“Erdoğan-AKP iktidarı yargıdan Meclis’e tüm alanları Kaçak Saray’ın denetimine soktu. 12 Eylül’e dayanan anti-demokratik yasalarla, barajlarla, ucube siyasi partiler kanunlarıyla birlikte seçimler halkın iradesinin önüne konulan bir barikat işlevi görüyor.
AKP, yasakların yanında hile ve çeşitli yanlış yönlendirmelerle önceden belirlemeye çalıştığı seçimlere dayanarak iktidarını sürdürmeye çalışıyor. Yasaklı, baskılı, barajlı ve hileli seçimlerle alınacak yetkinin de meşruluğu yoktur! Bu koşullarda bu ülkede Erdoğan’ın diline doladığı ‘milli irade’nin çıkacağı son yer seçim sandığıdır!

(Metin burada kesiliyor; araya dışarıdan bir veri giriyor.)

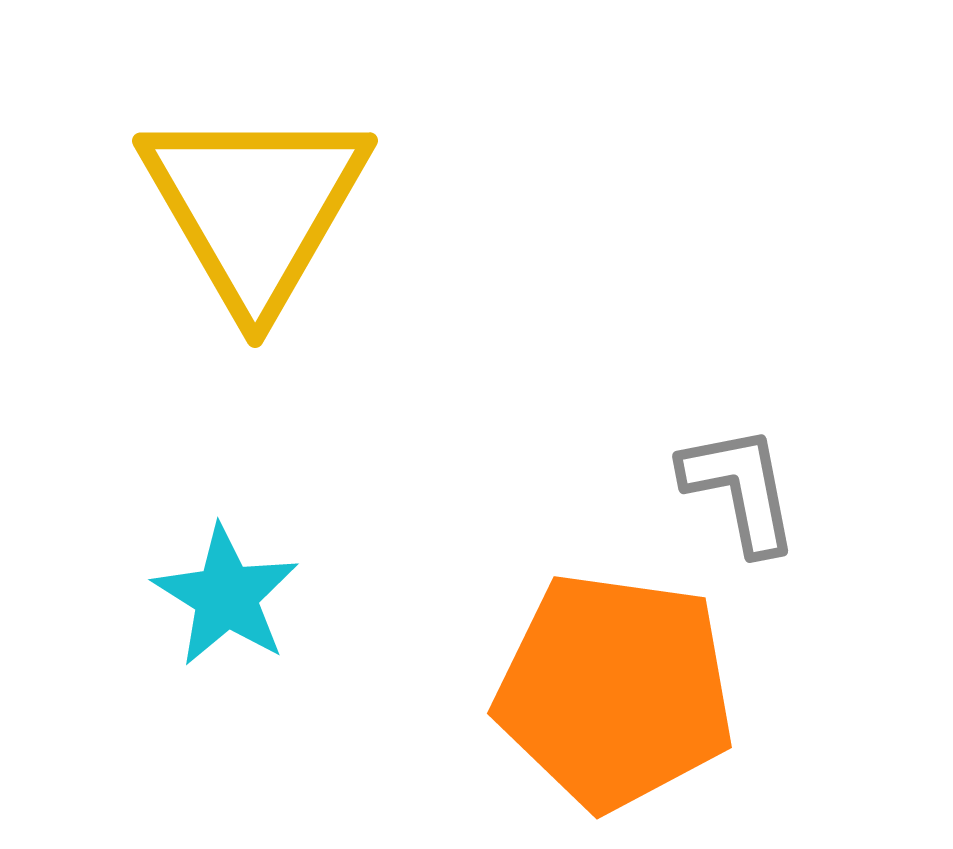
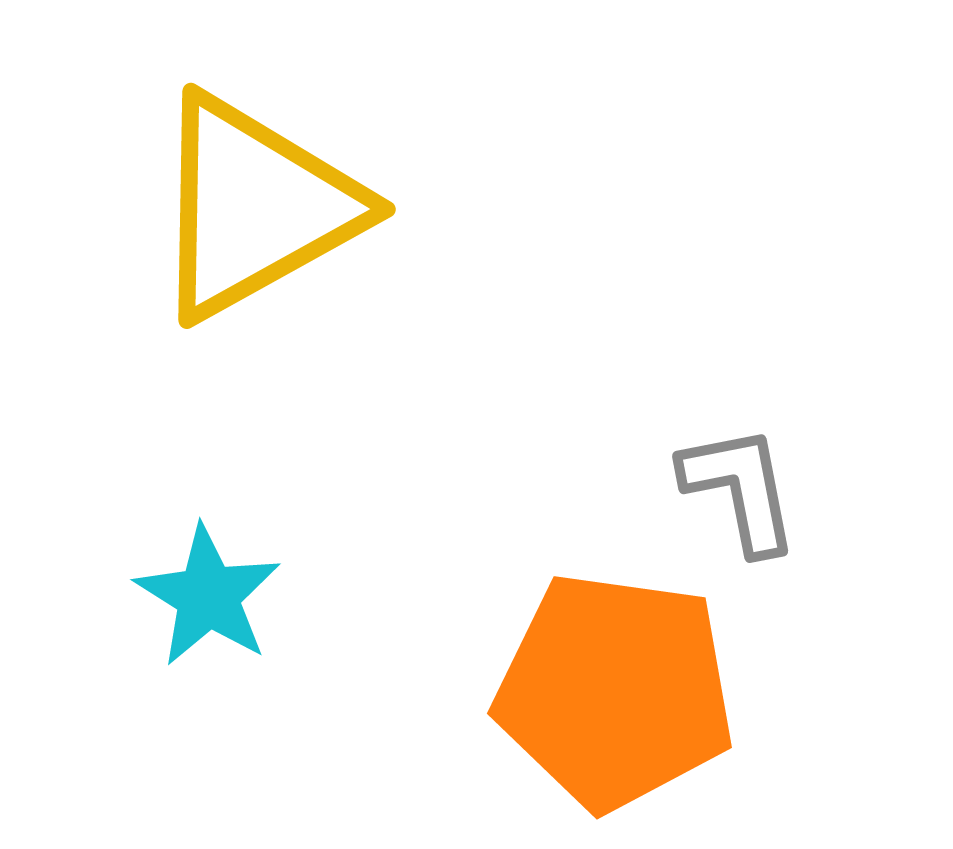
yellow triangle: rotated 31 degrees clockwise
cyan star: moved 18 px left
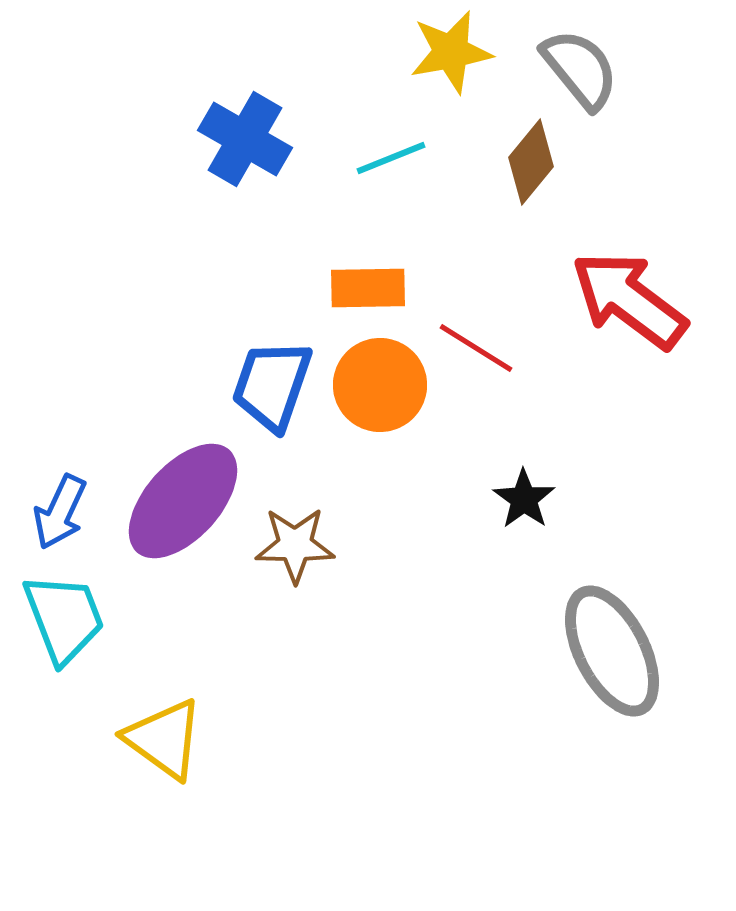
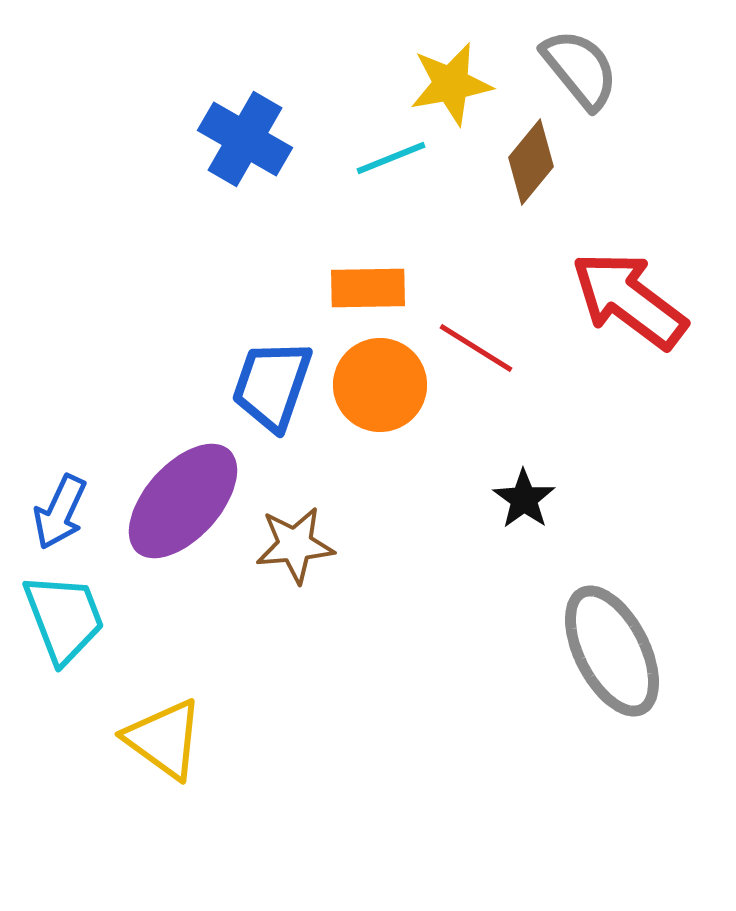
yellow star: moved 32 px down
brown star: rotated 6 degrees counterclockwise
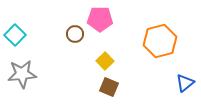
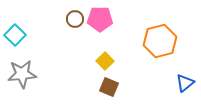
brown circle: moved 15 px up
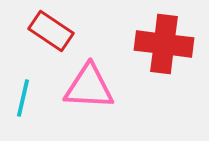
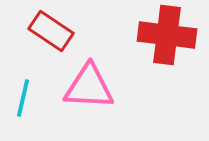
red cross: moved 3 px right, 9 px up
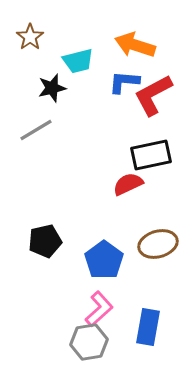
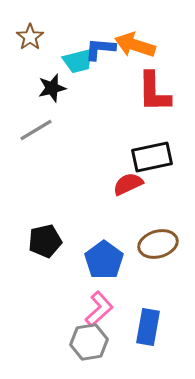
blue L-shape: moved 24 px left, 33 px up
red L-shape: moved 1 px right, 3 px up; rotated 63 degrees counterclockwise
black rectangle: moved 1 px right, 2 px down
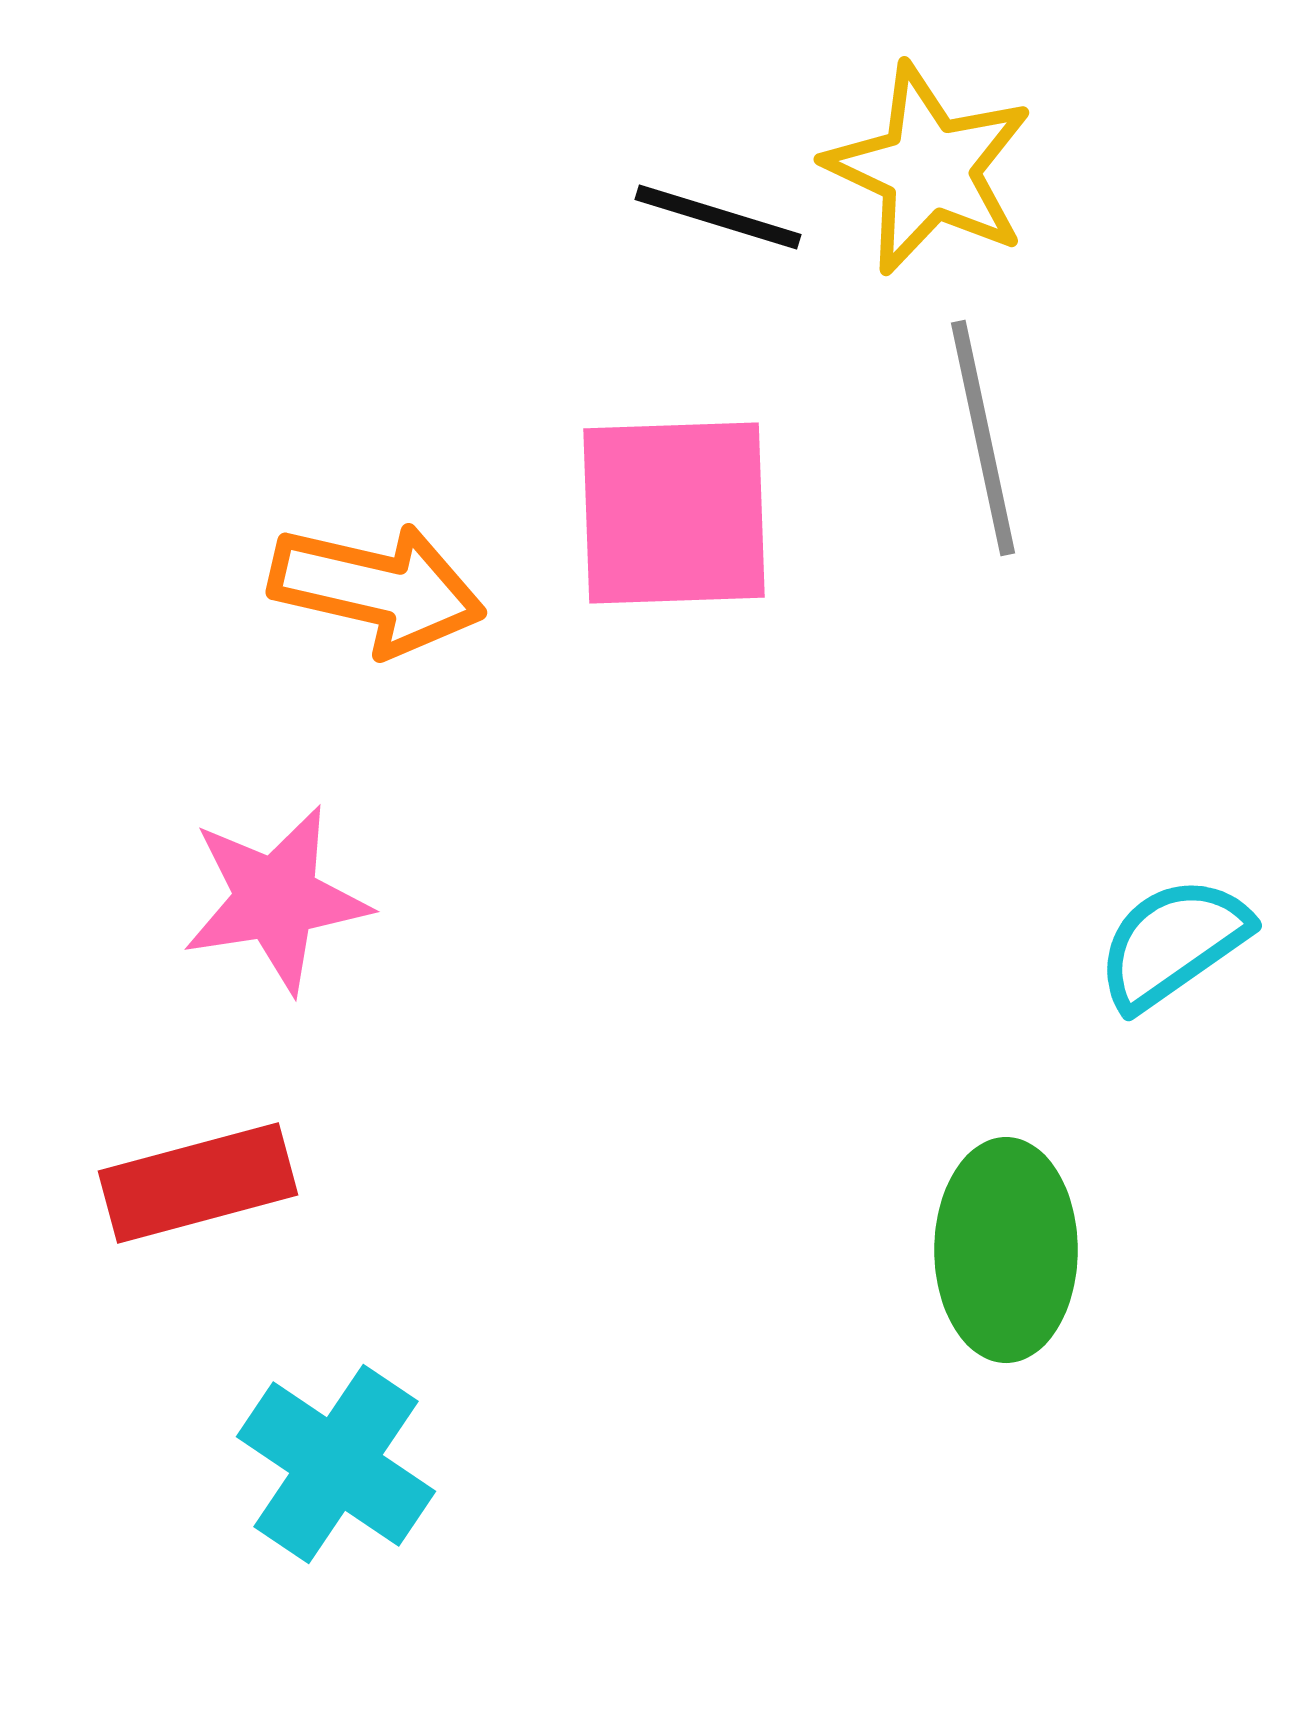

Birleşik Haziran Hareketi olarak, kamuoyuna duyurduğumuz seçim tavrımızın bir gereği de ülkemizde seçimlerin güvenli bir ortamda yapılmasını sağlamak olacaktır. Sandık güvenliğinin alınması, oylara sahip çıkılması ve seçim hilelerinin karşısında örgütlü bir şekilde durulması Haziran Hareketinin de sorumluluğundadır.
Birleşik Haziran Hareketi kendisi ile aynı kaygıları güden sandık güvenliğini sağlamak üzere kurulmuş sivil girişimler ile dayanışma içinde olacaktır.
Gelin, Haziran Meclisleriyle;
Adaletin Türkiye’sini… Eşitliğin Türkiye’sini…
Özgürlüğün Türkiye’sini… Kardeşliğin Türkiye’sini…
Laik Türkiye’yi… Emekçilerin Türkiye’sini…
Haziran Türkiye’sini kurmak için umut yürüyüşümüzü büyütelim, Haziran Meclislerinde buluşalım ve birlikte yürüyelim!
Bu güzelim ülkeyi işbirlikçilerin sömürgenlerin, zorbaların, ‘millet iradesi’ kisvesi altında halkı hiçe sayanların, hırsızların, katillerin elinden çekip alalım.
Onların korktuğu şeyi yapalım. Ayaklar baş olsun! Öyle ki, sömürücü, rantçı, hırsız, katil bir daha ebediyen bu güzel ülkeye baş olmayı hayal bile edemesin.
Türkiye gerici faşistlerle, katillerle, kadın cinayetleriyle, bilim ve akıl düşmanlarıyla yan yana anılmasın. Bu karanlık, bu utanç bitsin.”